Such prohibited transaction income may also have an adverse effect upon the
Company's ability to satisfy the income tests for qualification as a REIT. Under
existing law, whether property is held as inventory or primarily for sale to
customers in the ordinary course of the Operating Partnership's trade or
business is a question of fact that depends on all the facts and circumstances
with respect to the particular transaction. The Operating Partnership intends to
hold the Properties for investment with a view to long-term appreciation, to
engage in the business of acquiring, developing, owning, and operating the
Properties (and other properties) and to make such occasional sales of the
Properties, including peripheral land, as are consistent with the Operating
Partnership's investment objectives.
 
OTHER TAX CONSIDERATIONS
 
     FEDERAL TAX ASPECTS OF THE CROCKER ACQUISITION. Under the terms of the
Merger Agreement, Cedar Acquisition Corporation ("Cedar"), a newly formed
subsidiary of Highwoods, will merge into Crocker with Highwoods becoming the
sole stockholder of Crocker. Highwoods intends to contribute the shares of
common stock of Crocker to the Operating Partnership in exchange for limited
partnership interests therein. As a result, Crocker would become a subsidiary of
the Operating Partnership. Except for the Federal and state income taxes that
might be payable upon the distribution of certain assets which will be
distributed directly or indirectly to the stockholders of Crocker prior to the
Merger (the "Excluded Assets"), which taxes are to be reimbursed to Crocker by
the distributee stockholders, the Merger has been structured to defer any tax
recognition to Crocker. To accomplish this, the Company intends to maintain
Crocker's separate status as an operating REIT. To maintain Crocker's REIT
status, the Company intends to cause Crocker to sell a sufficient amount of
common stock to at least 110 individuals to enable Crocker to meet the test for
qualification of a REIT under Section 856(a)(5) of the Code. The aggregate
amount of common stock to be issued to such minority stockholders is not
expected to exceed 1.0% of the equity of Crocker.
§
▶ SET EXERCISE 1:
Answer these from the tax excerpt, one per line:
(a) For what purpose does the Operating Partnership intend to hold the Properties?
(b) Into which company will Cedar Acquisition Corporation merge?
(c) To at least how many individuals does the Company intend to have Crocker sell common stock?
§
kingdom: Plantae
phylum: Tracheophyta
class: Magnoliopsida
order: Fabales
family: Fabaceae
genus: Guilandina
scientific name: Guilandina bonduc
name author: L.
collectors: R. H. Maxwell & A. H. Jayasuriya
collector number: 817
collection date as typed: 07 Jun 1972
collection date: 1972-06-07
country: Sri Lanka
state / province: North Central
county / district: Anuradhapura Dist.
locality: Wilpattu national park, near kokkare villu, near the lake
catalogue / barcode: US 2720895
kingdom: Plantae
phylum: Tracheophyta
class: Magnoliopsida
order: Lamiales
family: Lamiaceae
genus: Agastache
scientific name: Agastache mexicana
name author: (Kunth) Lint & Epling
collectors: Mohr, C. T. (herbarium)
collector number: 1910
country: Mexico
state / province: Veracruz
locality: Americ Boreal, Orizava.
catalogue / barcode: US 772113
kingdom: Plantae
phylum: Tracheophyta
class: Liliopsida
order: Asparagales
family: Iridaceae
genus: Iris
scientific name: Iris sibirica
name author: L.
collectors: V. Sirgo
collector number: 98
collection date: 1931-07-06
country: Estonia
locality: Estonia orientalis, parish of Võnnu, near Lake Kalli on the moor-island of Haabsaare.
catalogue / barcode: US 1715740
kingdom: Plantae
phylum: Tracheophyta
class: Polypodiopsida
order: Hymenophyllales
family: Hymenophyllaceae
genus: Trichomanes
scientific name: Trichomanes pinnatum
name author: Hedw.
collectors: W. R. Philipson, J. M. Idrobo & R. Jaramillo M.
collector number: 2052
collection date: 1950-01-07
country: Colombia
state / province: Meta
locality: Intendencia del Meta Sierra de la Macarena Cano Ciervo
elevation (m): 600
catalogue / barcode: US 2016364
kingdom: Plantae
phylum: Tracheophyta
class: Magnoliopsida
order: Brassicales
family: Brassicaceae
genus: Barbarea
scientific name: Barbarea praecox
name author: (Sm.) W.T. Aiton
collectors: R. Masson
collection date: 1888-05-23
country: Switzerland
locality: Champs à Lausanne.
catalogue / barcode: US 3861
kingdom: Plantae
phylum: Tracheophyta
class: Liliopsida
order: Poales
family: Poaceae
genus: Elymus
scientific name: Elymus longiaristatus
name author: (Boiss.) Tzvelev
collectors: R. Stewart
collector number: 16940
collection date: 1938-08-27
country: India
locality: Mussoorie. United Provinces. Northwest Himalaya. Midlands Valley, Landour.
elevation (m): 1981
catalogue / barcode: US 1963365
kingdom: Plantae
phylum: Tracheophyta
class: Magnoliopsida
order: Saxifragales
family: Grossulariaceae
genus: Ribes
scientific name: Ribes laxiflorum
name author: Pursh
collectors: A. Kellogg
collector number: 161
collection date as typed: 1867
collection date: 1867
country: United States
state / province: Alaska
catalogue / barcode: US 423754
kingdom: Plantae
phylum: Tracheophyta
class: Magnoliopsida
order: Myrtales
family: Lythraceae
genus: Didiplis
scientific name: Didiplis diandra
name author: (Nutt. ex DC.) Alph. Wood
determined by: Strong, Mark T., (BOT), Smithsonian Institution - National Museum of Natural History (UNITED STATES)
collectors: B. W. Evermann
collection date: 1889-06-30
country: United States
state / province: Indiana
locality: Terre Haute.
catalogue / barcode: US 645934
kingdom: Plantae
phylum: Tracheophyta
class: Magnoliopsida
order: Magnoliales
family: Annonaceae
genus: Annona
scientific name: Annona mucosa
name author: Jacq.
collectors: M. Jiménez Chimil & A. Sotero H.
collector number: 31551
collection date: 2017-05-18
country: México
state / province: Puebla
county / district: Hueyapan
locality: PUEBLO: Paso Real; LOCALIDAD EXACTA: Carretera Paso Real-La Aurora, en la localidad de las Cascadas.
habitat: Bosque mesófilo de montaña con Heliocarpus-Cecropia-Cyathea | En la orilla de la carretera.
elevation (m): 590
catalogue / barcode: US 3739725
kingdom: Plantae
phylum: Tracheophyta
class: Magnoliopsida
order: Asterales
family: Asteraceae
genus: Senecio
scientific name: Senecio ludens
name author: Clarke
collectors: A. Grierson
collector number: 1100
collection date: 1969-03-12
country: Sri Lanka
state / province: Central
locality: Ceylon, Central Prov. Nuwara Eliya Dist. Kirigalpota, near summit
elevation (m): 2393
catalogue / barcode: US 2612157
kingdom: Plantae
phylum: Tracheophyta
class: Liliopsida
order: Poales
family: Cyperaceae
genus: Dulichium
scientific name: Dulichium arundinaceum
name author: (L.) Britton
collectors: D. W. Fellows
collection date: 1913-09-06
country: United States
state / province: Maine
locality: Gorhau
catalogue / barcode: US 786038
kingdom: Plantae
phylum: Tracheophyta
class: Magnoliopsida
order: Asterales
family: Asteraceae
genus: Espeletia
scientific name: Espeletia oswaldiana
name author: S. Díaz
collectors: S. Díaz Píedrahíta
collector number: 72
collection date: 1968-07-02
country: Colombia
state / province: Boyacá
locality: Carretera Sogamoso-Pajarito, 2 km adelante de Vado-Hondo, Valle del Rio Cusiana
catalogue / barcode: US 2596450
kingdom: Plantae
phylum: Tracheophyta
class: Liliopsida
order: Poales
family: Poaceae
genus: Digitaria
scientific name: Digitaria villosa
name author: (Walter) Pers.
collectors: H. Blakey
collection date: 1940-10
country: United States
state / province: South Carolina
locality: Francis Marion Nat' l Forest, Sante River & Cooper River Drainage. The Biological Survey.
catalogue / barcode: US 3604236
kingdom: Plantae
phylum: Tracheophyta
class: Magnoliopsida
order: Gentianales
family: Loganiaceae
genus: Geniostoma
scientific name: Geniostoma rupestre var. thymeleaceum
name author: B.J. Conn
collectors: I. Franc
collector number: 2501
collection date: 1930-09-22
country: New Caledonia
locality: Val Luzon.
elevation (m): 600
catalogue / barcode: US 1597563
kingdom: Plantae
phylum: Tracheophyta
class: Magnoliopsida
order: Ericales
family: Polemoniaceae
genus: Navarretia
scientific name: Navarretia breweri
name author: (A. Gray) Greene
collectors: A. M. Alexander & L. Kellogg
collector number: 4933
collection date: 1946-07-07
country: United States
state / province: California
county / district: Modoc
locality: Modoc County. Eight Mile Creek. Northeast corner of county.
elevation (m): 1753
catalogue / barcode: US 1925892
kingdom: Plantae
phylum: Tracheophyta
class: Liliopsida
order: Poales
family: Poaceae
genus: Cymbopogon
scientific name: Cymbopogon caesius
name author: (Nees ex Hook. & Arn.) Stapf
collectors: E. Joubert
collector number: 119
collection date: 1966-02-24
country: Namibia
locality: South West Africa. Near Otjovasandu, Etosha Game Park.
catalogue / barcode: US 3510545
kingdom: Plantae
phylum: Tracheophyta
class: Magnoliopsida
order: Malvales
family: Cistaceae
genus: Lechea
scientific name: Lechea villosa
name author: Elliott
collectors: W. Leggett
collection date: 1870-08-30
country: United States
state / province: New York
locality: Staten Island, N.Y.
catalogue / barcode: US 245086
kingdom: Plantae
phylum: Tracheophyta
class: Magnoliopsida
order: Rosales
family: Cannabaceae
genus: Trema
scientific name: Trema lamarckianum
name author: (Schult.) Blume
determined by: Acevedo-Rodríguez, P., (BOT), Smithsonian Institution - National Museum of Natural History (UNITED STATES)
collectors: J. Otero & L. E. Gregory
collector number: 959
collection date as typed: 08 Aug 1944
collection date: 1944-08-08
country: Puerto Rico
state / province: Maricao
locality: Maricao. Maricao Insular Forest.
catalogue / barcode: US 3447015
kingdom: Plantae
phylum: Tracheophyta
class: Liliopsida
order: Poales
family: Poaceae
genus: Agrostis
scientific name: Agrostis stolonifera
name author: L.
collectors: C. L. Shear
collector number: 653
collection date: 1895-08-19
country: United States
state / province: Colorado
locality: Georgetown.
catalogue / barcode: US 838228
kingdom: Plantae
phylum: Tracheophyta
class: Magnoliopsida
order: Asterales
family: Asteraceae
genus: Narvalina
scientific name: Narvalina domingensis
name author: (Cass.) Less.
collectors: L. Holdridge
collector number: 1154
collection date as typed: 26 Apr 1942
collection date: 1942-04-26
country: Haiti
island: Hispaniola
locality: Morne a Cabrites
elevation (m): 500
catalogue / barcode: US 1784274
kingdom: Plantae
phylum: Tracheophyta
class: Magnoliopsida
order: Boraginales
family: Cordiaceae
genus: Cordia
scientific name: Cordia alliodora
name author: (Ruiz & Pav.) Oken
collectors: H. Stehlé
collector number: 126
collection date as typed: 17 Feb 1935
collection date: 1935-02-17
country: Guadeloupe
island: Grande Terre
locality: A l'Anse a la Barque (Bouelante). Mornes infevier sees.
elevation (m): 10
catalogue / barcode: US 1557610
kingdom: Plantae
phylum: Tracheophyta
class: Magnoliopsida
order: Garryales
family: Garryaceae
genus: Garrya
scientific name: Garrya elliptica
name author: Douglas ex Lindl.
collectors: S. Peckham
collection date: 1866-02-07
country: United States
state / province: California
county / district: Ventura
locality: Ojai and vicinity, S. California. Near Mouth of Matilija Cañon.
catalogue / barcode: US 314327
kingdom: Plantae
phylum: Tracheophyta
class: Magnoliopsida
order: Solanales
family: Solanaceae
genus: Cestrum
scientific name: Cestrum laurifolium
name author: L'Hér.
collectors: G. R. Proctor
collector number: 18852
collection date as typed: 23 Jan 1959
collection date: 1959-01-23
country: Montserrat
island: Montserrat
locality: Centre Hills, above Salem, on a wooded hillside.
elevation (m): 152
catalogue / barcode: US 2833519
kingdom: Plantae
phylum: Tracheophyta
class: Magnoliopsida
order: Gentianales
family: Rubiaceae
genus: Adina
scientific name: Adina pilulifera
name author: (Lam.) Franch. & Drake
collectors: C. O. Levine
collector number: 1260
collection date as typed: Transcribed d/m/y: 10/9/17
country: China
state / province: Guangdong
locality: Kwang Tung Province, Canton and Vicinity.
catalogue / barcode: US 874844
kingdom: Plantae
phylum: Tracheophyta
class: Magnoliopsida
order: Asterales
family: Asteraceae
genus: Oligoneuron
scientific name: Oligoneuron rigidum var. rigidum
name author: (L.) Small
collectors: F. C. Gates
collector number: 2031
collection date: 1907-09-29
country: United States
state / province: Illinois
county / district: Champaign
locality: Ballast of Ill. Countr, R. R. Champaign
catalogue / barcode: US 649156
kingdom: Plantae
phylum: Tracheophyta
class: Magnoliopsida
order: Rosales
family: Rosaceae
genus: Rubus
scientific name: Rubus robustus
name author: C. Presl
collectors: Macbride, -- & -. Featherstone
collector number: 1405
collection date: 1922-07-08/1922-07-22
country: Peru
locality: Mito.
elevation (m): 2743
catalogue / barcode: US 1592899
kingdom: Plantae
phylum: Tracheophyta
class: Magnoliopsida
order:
§
▶ SET EXERCISE 2: In the entries, begin at the line that has "locality: PUEBLO: Paso" and stop after the line that has "scientific name: Geniostoma". Write out only those lines with "collection date" swapped for "date collected" and nothing else altered.

▶ COMPLETE OUTPUT 1:
(a) For investment with a view to long-term appreciation.
(b) Crocker.
(c) 110.

▶ COMPLETE OUTPUT 2:
locality: PUEBLO: Paso Real; LOCALIDAD EXACTA: Carretera Paso Real-La Aurora, en la localidad de las Cascadas.
habitat: Bosque mesófilo de montaña con Heliocarpus-Cecropia-Cyathea | En la orilla de la carretera.
elevation (m): 590
catalogue / barcode: US 3739725
kingdom: Plantae
phylum: Tracheophyta
class: Magnoliopsida
order: Asterales
family: Asteraceae
genus: Senecio
scientific name: Senecio ludens
name author: Clarke
collectors: A. Grierson
collector number: 1100
date collected: 1969-03-12
country: Sri Lanka
state / province: Central
locality: Ceylon, Central Prov. Nuwara Eliya Dist. Kirigalpota, near summit
elevation (m): 2393
catalogue / barcode: US 2612157
kingdom: Plantae
phylum: Tracheophyta
class: Liliopsida
order: Poales
family: Cyperaceae
genus: Dulichium
scientific name: Dulichium arundinaceum
name author: (L.) Britton
collectors: D. W. Fellows
date collected: 1913-09-06
country: United States
state / province: Maine
locality: Gorhau
catalogue / barcode: US 786038
kingdom: Plantae
phylum: Tracheophyta
class: Magnoliopsida
order: Asterales
family: Asteraceae
genus: Espeletia
scientific name: Espeletia oswaldiana
name author: S. Díaz
collectors: S. Díaz Píedrahíta
collector number: 72
date collected: 1968-07-02
country: Colombia
state / province: Boyacá
locality: Carretera Sogamoso-Pajarito, 2 km adelante de Vado-Hondo, Valle del Rio Cusiana
catalogue / barcode: US 2596450
kingdom: Plantae
phylum: Tracheophyta
class: Liliopsida
order: Poales
family: Poaceae
genus: Digitaria
scientific name: Digitaria villosa
name author: (Walter) Pers.
collectors: H. Blakey
date collected: 1940-10
country: United States
state / province: South Carolina
locality: Francis Marion Nat' l Forest, Sante River & Cooper River Drainage. The Biological Survey.
catalogue / barcode: US 3604236
kingdom: Plantae
phylum: Tracheophyta
class: Magnoliopsida
order: Gentianales
family: Loganiaceae
genus: Geniostoma
scientific name: Geniostoma rupestre var. thymeleaceum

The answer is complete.